研究課題別中間評価結果

1.研究課題名
脳虚血により引き起こされる神経細胞死防御法の開発
2.研究代表者
研究代表者 遠山 正彌 大阪大学大学院医学系研究科 教授
3.研究概要
 神経細胞は低酸素負荷により容易に死に至り、虚血性脳障害を引き起こす。一方、アストロサイトは強い耐性を示す。本研究では、低酸素に耐性を示すことを可能とするタンパク発現の機序が神経細胞には欠如しているが、アストロサイトには備わっているという視点に立ち、これまで新規に単離した三種のストレスタンパクの機能解析を行い、アストロサイトに備わる虚血耐性機序を神経細胞に発現させることで神経細胞を守ることを目指す。また、孤発性アルツハイマー病患者では、プレセニリン−2のスプライシング異常産物が蓄積している。本研究では、この産物によってもたらされる細胞ストレスの機能と、スプライシング制御機構の解明を試み、アルツハイマー病の新たな治療法の開発を目指す。
4.中間評価結果
4−1.研究の進捗状況と今後の見込み
 研究代表者は低酸素負荷がかかった時、ニューロンは脆弱であるのに対し、アストロサイトは抵抗性を示すことに着目し、その原因を調べた結果アストロサイトではシャぺロン様分子ORP150が発現して細胞死を防御していることを見出した。そのORP150をニューロンに誘導すれば神経細胞死を防げるのではないかという独創的な発想のもとに研究が進められた。
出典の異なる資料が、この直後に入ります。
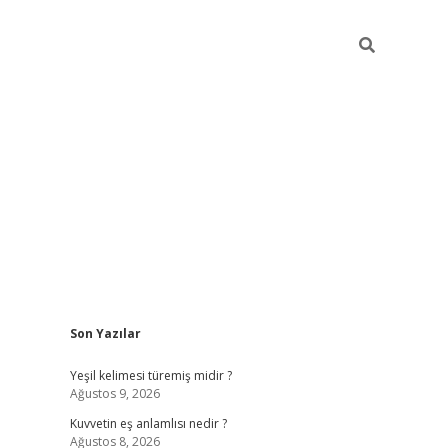
Sidebar
Son Yazılar
vdcasino
Yeşil kelimesi türemiş midir ?
Ağustos 9, 2026
Kuvvetin eş anlamlısı nedir ?
Ağustos 8, 2026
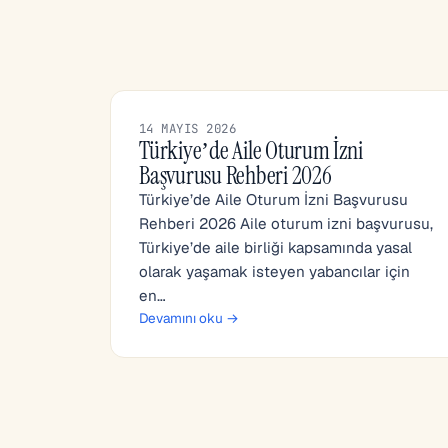
14 MAYIS 2026
Türkiye’de Aile Oturum İzni
Başvurusu Rehberi 2026
Türkiye’de Aile Oturum İzni Başvurusu
Rehberi 2026 Aile oturum izni başvurusu,
Türkiye’de aile birliği kapsamında yasal
olarak yaşamak isteyen yabancılar için
en…
Devamını oku →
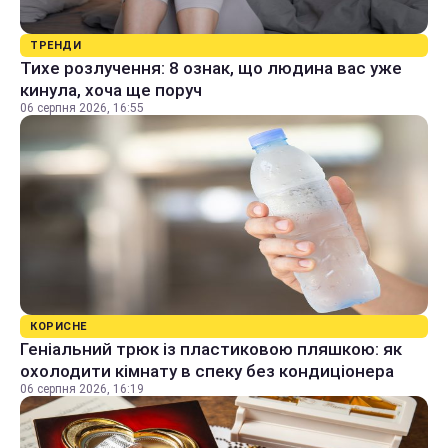
ТРЕНДИ
Тихе розлучення: 8 ознак, що людина вас уже
кинула, хоча ще поруч
06 серпня 2026, 16:55
КОРИСНЕ
Геніальний трюк із пластиковою пляшкою: як
охолодити кімнату в спеку без кондиціонера
06 серпня 2026, 16:19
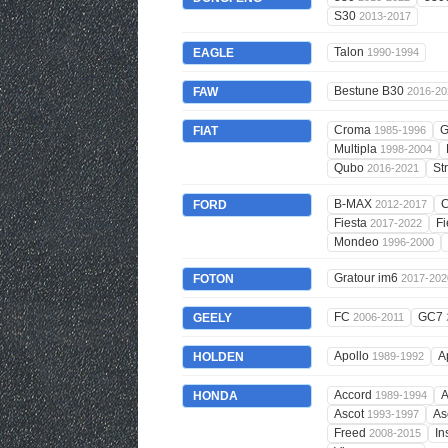
S30
2013-2017
Talon
EAGLE
1990-1994
Bestune B30
FAW
2016-20
Croma
G
FIAT
1985-1996
Multipla
1998-2004
Qubo
St
2016-2021
B-MAX
FORD
2012-2017
Fiesta
Fi
2017-2022
Mondeo
1996-2000
Gratour im6
FOTON
2017-202
FC
GC7
GEELY
2006-2011
Apollo
A
HOLDEN
1989-1992
Accord
A
HONDA
1989-1994
Ascot
As
1993-1997
Freed
In
2008-2015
その結果、ORP150以外にも低酸素負荷時に小胞体の機能を守る因子としてSERP1を、また新規ストレス蛋白としてLonを同定した。また、マウスにORP150を強制発現させると虚血ストレスだけでなく興奮性アミノ酸による神経細胞死も防御することが解ってきた。一方、プレセニリン−2 (PS2) に着目した孤発性アルツハイマー病の研究では、大きな進展があった。孤発性アルツハイマー病患者脳ではPS2遺伝子のエクソン5が欠損したスプライシング変種 (PS2V) が発現している。この異常なスプライシングを引き起こす因子を探索したところ、既知の蛋白質HMG-1であることを突き止めた。HMG-1蛋白質はpre-mRNAに結合してスプライシング異常を引き起こしているので、HMG-1と結合しプレセニリン−2遺伝子エクソン5への結合を阻害する類似因子を探索すれば、アルツハイマー病治療薬になりうると考えられる。また、血液中でのPS2Vを測定すれば、アルツハイマー病の早期診断法になりうると考えられる。このコンセプトをベースにして、医薬品メーカーとの共同研究を行っている。
4−2.研究成果の現状と今後の見込み
 低酸素ストレスによる神経細胞死を防御するメカニズムは着実に解明されていると言える。当初の目的である虚血性疾患への適用に関してはアデノウイルスを用いた遺伝子導入を試みた段階で今後の課題である。一方孤発性アルツハイマー病を発症させるPS2のスプライシング変種が起こるメカニズムについては、その原因蛋白質を突き止めるというブレークスルーがあり、治療法の開発に前進したことは高く評価出来る。既に医薬品候補物質を特許化しており、薬品メーカーとの共同研究を行っており、今後の実用化が期待出来る。
4−3.総合的評価
 非常に活発なグループで精力的な研究がなされて、成果も着実に上がっていることは十分認められる。特に根本的な治療法がなく、社会的な問題になっているアルツハイマー病に対し、明確な機序に基づく治療法を提案出来るところまできたことは希有な成果と言える。しかし、研究があまりに順調に進展していることに懸念がないわけではない。in vitro study の結果の解釈は慎重を要し、実際の病態での検証も十分に行うことが要望される。基礎固めを十分に行いながら、開発へと進展すれば大きな成果が期待出来よう。